### Goal of the exercise
Beginning with the line below that contains "## Prompt Marketplaces" and ending with the line that contains "## 6.3.10 SUBP", copy every line exactly. Copy nothing else.

Collected data
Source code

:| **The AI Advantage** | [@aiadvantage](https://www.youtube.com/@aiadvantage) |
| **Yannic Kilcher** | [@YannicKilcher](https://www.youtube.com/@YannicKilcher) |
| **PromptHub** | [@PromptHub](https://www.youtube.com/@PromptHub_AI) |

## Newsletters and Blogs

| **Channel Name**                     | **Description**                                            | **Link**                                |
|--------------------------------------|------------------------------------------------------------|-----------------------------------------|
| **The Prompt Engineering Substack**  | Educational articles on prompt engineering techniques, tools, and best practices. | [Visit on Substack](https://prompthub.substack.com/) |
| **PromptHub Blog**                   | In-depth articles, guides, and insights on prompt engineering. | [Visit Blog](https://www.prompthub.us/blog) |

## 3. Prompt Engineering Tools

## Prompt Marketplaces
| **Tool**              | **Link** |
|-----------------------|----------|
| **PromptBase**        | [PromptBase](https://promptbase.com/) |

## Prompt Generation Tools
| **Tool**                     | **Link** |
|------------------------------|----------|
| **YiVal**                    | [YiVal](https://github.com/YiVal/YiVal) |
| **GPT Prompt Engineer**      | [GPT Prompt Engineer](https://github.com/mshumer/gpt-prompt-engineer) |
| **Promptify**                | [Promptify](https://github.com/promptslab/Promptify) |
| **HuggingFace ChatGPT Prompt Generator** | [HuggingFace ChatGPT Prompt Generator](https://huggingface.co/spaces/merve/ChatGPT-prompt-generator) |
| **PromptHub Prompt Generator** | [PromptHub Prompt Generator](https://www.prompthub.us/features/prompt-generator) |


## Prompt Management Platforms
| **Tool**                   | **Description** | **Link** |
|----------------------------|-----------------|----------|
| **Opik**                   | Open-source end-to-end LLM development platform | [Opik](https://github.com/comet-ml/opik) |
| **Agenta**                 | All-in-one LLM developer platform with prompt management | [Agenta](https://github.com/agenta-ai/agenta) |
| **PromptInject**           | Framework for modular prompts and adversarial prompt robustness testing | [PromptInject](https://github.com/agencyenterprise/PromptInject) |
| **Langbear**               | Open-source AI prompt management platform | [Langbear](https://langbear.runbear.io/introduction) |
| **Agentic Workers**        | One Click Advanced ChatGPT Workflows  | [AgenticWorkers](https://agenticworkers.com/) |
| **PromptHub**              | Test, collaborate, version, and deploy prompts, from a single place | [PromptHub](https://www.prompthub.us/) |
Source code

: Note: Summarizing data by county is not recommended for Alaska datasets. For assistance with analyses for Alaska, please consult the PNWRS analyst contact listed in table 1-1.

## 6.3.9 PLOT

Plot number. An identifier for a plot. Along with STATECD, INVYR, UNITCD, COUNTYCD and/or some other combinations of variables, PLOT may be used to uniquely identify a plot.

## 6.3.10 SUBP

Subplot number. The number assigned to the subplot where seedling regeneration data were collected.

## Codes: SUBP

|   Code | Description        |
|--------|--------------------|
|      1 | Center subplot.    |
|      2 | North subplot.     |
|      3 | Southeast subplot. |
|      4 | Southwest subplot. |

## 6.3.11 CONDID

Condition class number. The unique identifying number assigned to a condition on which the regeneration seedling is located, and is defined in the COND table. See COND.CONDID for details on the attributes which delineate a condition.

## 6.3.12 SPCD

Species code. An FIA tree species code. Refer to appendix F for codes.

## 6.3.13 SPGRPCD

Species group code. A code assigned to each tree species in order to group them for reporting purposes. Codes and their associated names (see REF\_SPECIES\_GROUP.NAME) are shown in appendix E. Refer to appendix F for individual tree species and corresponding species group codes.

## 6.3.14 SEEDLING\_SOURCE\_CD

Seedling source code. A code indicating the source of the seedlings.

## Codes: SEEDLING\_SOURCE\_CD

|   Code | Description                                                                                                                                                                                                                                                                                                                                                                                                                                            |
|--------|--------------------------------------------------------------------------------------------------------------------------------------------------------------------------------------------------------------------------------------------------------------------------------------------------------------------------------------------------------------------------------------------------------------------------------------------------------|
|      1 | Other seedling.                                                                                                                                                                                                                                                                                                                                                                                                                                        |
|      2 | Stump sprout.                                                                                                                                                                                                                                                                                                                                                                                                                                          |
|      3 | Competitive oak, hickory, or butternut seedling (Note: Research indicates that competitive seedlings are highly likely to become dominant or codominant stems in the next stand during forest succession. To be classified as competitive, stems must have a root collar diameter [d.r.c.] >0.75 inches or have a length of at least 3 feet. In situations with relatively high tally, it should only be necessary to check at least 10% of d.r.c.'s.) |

### Response
## Prompt Marketplaces
| **Tool**              | **Link** |
|-----------------------|----------|
| **PromptBase**        | [PromptBase](https://promptbase.com/) |

## Prompt Generation Tools
| **Tool**                     | **Link** |
|------------------------------|----------|
| **YiVal**                    | [YiVal](https://github.com/YiVal/YiVal) |
| **GPT Prompt Engineer**      | [GPT Prompt Engineer](https://github.com/mshumer/gpt-prompt-engineer) |
| **Promptify**                | [Promptify](https://github.com/promptslab/Promptify) |
| **HuggingFace ChatGPT Prompt Generator** | [HuggingFace ChatGPT Prompt Generator](https://huggingface.co/spaces/merve/ChatGPT-prompt-generator) |
| **PromptHub Prompt Generator** | [PromptHub Prompt Generator](https://www.prompthub.us/features/prompt-generator) |


## Prompt Management Platforms
| **Tool**                   | **Description** | **Link** |
|----------------------------|-----------------|----------|
| **Opik**                   | Open-source end-to-end LLM development platform | [Opik](https://github.com/comet-ml/opik) |
| **Agenta**                 | All-in-one LLM developer platform with prompt management | [Agenta](https://github.com/agenta-ai/agenta) |
| **PromptInject**           | Framework for modular prompts and adversarial prompt robustness testing | [PromptInject](https://github.com/agencyenterprise/PromptInject) |
| **Langbear**               | Open-source AI prompt management platform | [Langbear](https://langbear.runbear.io/introduction) |
| **Agentic Workers**        | One Click Advanced ChatGPT Workflows  | [AgenticWorkers](https://agenticworkers.com/) |
| **PromptHub**              | Test, collaborate, version, and deploy prompts, from a single place | [PromptHub](https://www.prompthub.us/) |
Source code

: Note: Summarizing data by county is not recommended for Alaska datasets. For assistance with analyses for Alaska, please consult the PNWRS analyst contact listed in table 1-1.

## 6.3.9 PLOT

Plot number. An identifier for a plot. Along with STATECD, INVYR, UNITCD, COUNTYCD and/or some other combinations of variables, PLOT may be used to uniquely identify a plot.

## 6.3.10 SUBP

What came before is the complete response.